Recommended Reading:
Convergence Analysis

Lead, Own, Share: Sovereign Wealth Funds for Transformative AI

July 2025

Liam Epstein proposes that the U.S. establish a strategic sovereign wealth fund to acquire minority equity stakes in frontier AI firms and upstream infrastructure such as semiconductors and energy. The fund would aim to secure durable democratic influence over AI development, capture a share of AI-generated economic rents, and distribute returns through universal basic dividends modeled on Alaska’s Permanent Fund. He argues that public ownership provides a more resilient and institutionally durable lever than regulation alone for shaping AI trajectories and translating productivity gains into broadly shared prosperity.

Windfall Trust

December 2025

Recognizing that AI-driven displacement and value creation are inherently borderless, Yelizarova argues for the need for a global institution capable of sharing prosperity across national boundaries. She explores the concept of a “global dividend”: a legally protected, supranational vehicle — potentially resembling a sovereign wealth fund — with fiduciary duties to humanity as a whole. Drawing on the Windfall Clause while moving beyond its limits, she examines a range of mechanisms for capturing AI-driven surplus, including equity stakes, automation-linked taxation, conditional profit-sharing commitments, and access or licensing-based contributions.

Real-world precedents:
  • Alaska's Permanent Fund has distributed annual dividends to all state residents since 1982, funded by oil revenues. In 2022, residents received $3,284 each.
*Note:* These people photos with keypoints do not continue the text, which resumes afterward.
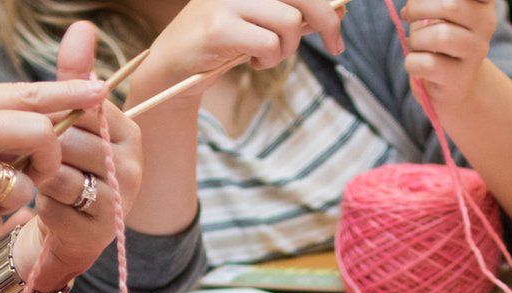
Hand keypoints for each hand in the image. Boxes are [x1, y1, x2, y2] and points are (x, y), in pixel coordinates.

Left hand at [13, 22, 143, 292]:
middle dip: (42, 148)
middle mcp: (132, 163)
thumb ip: (74, 79)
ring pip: (62, 169)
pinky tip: (46, 203)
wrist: (67, 233)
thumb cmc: (68, 171)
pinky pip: (59, 200)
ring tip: (40, 180)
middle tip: (31, 158)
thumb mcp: (70, 124)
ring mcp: (121, 197)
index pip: (84, 107)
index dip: (53, 116)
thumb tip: (81, 25)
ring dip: (40, 174)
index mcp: (127, 131)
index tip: (41, 127)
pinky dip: (43, 200)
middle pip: (69, 138)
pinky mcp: (102, 226)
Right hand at [130, 0, 344, 103]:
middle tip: (336, 47)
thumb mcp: (259, 22)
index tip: (338, 27)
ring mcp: (228, 0)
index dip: (326, 5)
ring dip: (287, 48)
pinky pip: (269, 44)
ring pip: (290, 21)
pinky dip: (269, 60)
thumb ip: (293, 14)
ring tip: (267, 57)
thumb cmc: (220, 44)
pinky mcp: (219, 27)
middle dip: (327, 22)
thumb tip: (340, 13)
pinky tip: (253, 62)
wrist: (172, 67)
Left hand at [401, 0, 497, 107]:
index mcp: (483, 2)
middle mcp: (486, 24)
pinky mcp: (459, 77)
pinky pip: (426, 63)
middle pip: (451, 6)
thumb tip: (412, 1)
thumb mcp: (435, 10)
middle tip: (407, 14)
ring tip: (415, 44)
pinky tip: (416, 63)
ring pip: (440, 36)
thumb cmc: (438, 35)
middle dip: (417, 8)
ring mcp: (475, 52)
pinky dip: (411, 62)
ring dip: (416, 38)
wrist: (451, 80)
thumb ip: (428, 1)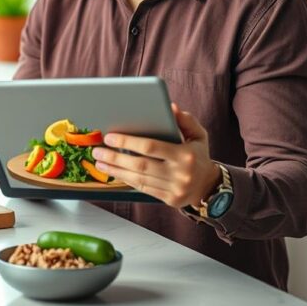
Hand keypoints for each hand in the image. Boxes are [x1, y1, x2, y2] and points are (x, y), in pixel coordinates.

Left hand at [92, 103, 220, 207]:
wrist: (208, 185)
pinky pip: (143, 188)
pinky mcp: (169, 199)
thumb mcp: (198, 135)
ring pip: (138, 178)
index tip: (110, 137)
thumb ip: (185, 120)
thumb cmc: (198, 155)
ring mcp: (174, 188)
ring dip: (116, 170)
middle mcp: (179, 173)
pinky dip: (126, 179)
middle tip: (97, 150)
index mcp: (185, 155)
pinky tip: (114, 172)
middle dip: (115, 157)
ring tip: (100, 162)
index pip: (151, 147)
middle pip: (140, 164)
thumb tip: (170, 107)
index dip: (128, 142)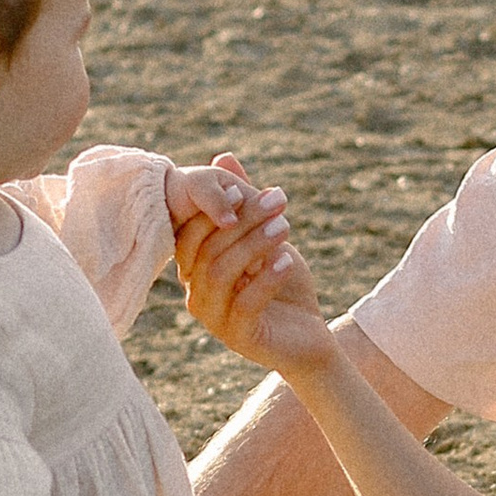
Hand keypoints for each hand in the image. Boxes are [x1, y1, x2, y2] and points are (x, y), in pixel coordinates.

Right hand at [177, 166, 334, 375]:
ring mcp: (214, 320)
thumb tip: (224, 157)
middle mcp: (196, 296)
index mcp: (196, 272)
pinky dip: (267, 278)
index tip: (243, 188)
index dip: (212, 210)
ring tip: (285, 226)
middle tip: (278, 200)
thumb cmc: (284, 285)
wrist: (309, 336)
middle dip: (243, 221)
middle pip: (206, 250)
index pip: (187, 236)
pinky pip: (245, 303)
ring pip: (220, 274)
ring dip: (254, 245)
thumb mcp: (267, 238)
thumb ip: (244, 203)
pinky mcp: (239, 338)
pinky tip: (289, 259)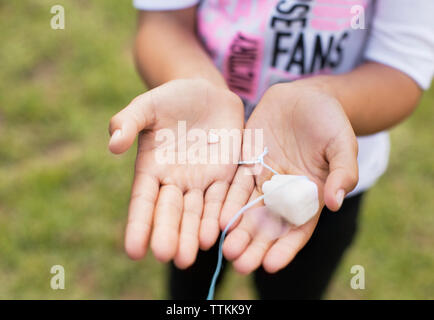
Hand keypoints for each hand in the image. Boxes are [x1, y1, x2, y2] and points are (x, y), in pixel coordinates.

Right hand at [109, 79, 243, 267]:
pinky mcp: (226, 175)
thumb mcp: (147, 105)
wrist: (207, 92)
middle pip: (171, 213)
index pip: (143, 201)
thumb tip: (114, 144)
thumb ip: (128, 122)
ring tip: (191, 256)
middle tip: (167, 257)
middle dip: (168, 235)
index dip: (138, 225)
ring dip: (194, 234)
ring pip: (197, 212)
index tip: (133, 251)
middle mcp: (176, 181)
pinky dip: (219, 215)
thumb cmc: (171, 99)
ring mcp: (201, 181)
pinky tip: (216, 234)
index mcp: (152, 169)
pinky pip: (223, 198)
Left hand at [219, 82, 357, 273]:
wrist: (304, 96)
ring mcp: (263, 179)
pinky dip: (227, 202)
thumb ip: (342, 172)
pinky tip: (216, 217)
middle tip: (239, 264)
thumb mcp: (343, 143)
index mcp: (310, 194)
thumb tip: (335, 203)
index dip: (285, 248)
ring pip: (248, 210)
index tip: (271, 265)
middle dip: (255, 246)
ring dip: (237, 230)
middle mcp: (284, 193)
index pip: (298, 228)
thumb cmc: (330, 120)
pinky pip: (235, 185)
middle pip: (269, 225)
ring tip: (226, 249)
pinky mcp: (246, 163)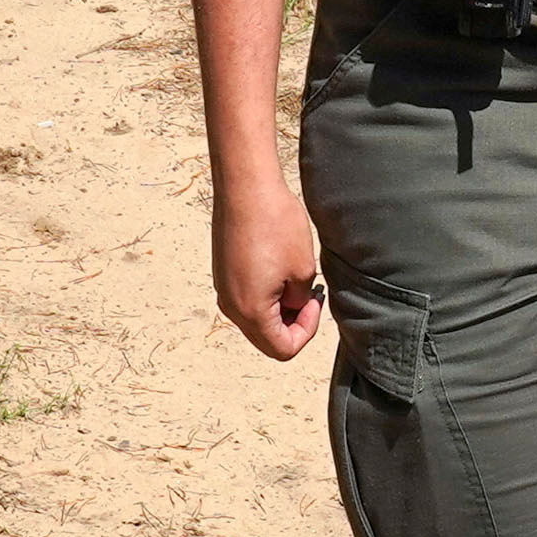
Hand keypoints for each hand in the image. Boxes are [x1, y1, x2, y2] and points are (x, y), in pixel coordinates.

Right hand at [213, 175, 326, 359]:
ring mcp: (223, 289)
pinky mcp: (223, 273)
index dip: (306, 332)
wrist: (245, 188)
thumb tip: (293, 306)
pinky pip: (246, 299)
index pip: (283, 349)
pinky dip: (267, 295)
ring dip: (280, 309)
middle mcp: (231, 305)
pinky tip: (280, 267)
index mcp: (250, 311)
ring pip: (256, 319)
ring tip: (297, 278)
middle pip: (267, 339)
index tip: (314, 302)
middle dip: (293, 324)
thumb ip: (300, 301)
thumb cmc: (276, 224)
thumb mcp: (303, 270)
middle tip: (309, 295)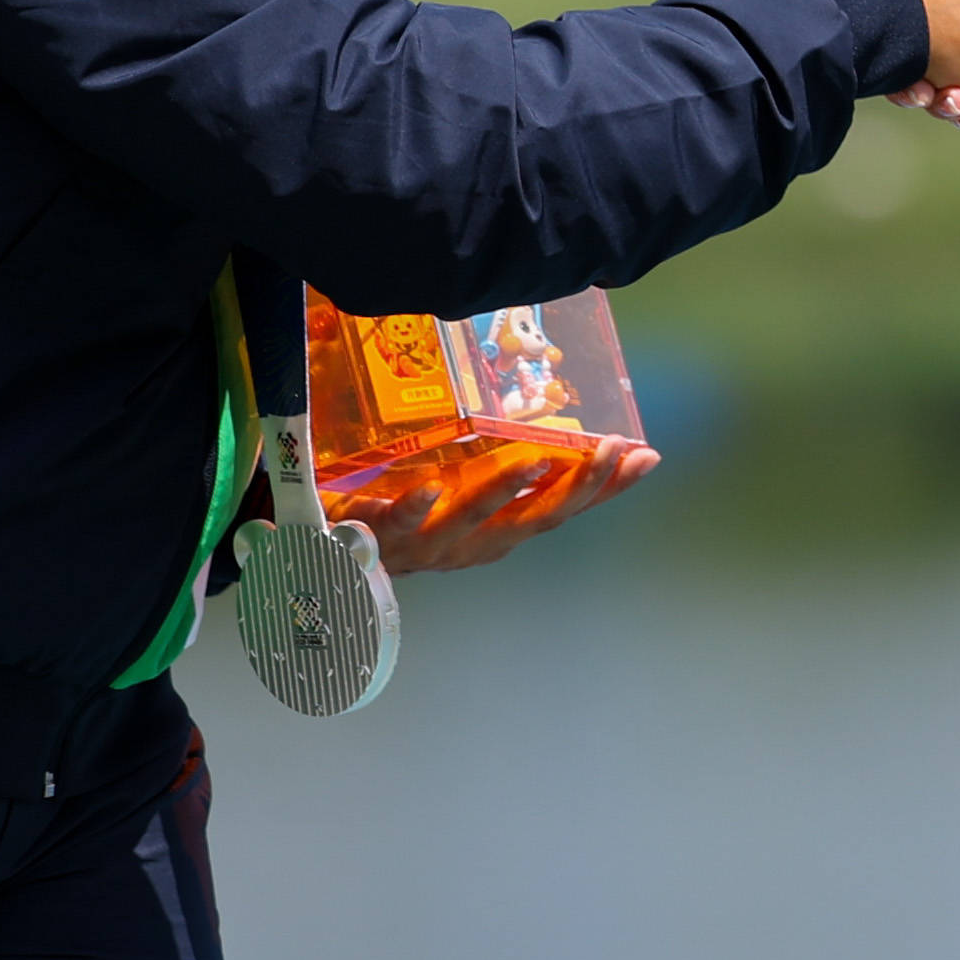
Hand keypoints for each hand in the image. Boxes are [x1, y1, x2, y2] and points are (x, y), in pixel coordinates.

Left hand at [356, 438, 662, 573]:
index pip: (563, 507)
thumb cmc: (394, 509)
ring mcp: (423, 545)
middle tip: (612, 451)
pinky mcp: (374, 537)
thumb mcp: (455, 488)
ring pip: (471, 523)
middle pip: (533, 519)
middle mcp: (469, 543)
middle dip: (578, 486)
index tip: (644, 457)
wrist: (315, 542)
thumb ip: (495, 462)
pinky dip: (412, 509)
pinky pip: (393, 525)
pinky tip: (425, 489)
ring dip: (506, 492)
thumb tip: (542, 415)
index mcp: (495, 530)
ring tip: (536, 460)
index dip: (606, 487)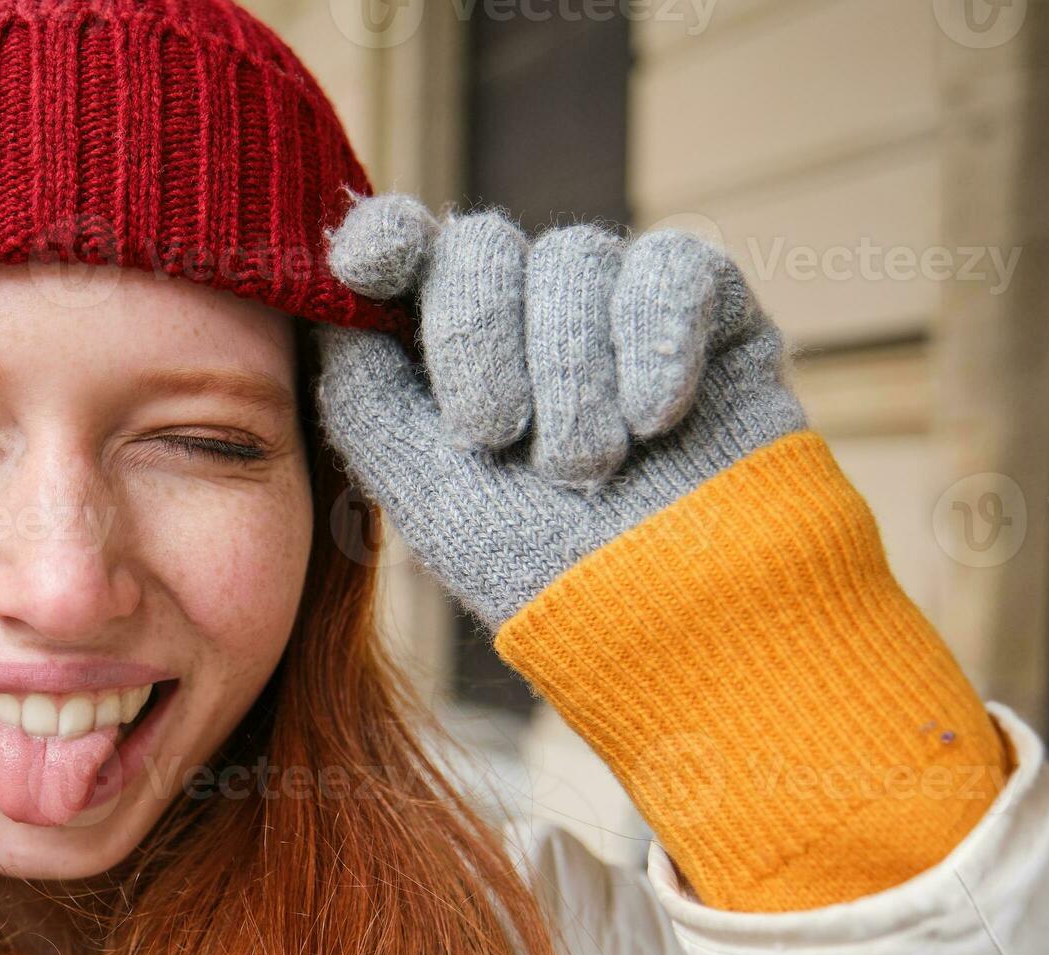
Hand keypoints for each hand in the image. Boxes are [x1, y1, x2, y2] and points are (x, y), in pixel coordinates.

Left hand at [316, 196, 804, 623]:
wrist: (676, 625)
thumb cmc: (540, 574)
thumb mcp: (423, 489)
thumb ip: (364, 392)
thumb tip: (332, 299)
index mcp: (450, 352)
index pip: (407, 249)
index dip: (383, 235)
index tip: (367, 263)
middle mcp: (532, 316)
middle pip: (482, 243)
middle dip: (475, 334)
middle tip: (493, 434)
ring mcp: (621, 309)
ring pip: (574, 254)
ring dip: (569, 370)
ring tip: (586, 467)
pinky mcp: (716, 314)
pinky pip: (674, 265)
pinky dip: (655, 336)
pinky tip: (655, 417)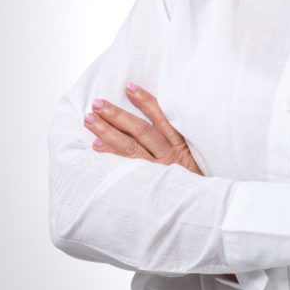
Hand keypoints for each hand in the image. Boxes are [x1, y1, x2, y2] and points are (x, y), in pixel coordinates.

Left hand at [84, 82, 203, 174]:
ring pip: (130, 148)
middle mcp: (168, 155)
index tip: (129, 87)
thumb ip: (177, 134)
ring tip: (90, 120)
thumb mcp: (195, 151)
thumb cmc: (194, 174)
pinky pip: (126, 167)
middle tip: (97, 103)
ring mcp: (156, 170)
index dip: (145, 101)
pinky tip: (96, 146)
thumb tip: (159, 112)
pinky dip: (111, 155)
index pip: (161, 117)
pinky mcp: (147, 183)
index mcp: (180, 143)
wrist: (199, 203)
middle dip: (117, 115)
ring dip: (107, 132)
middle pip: (140, 131)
  • The Eastern Band of Cherokee Indians operates a casino dividend program that typically distributes at least $9,000 per year to all enrolled tribal members, funded by 50% of casino profits since 1996.

  • Macau's Wealth Partaking Scheme provides annual cash handouts to all residents (MOP 10,000 (~$1,250 USD) to permanent residents and MOP 6,000 (~$750 USD) to non-permanent residents in 2025) funded by gaming revenues and budget surpluses.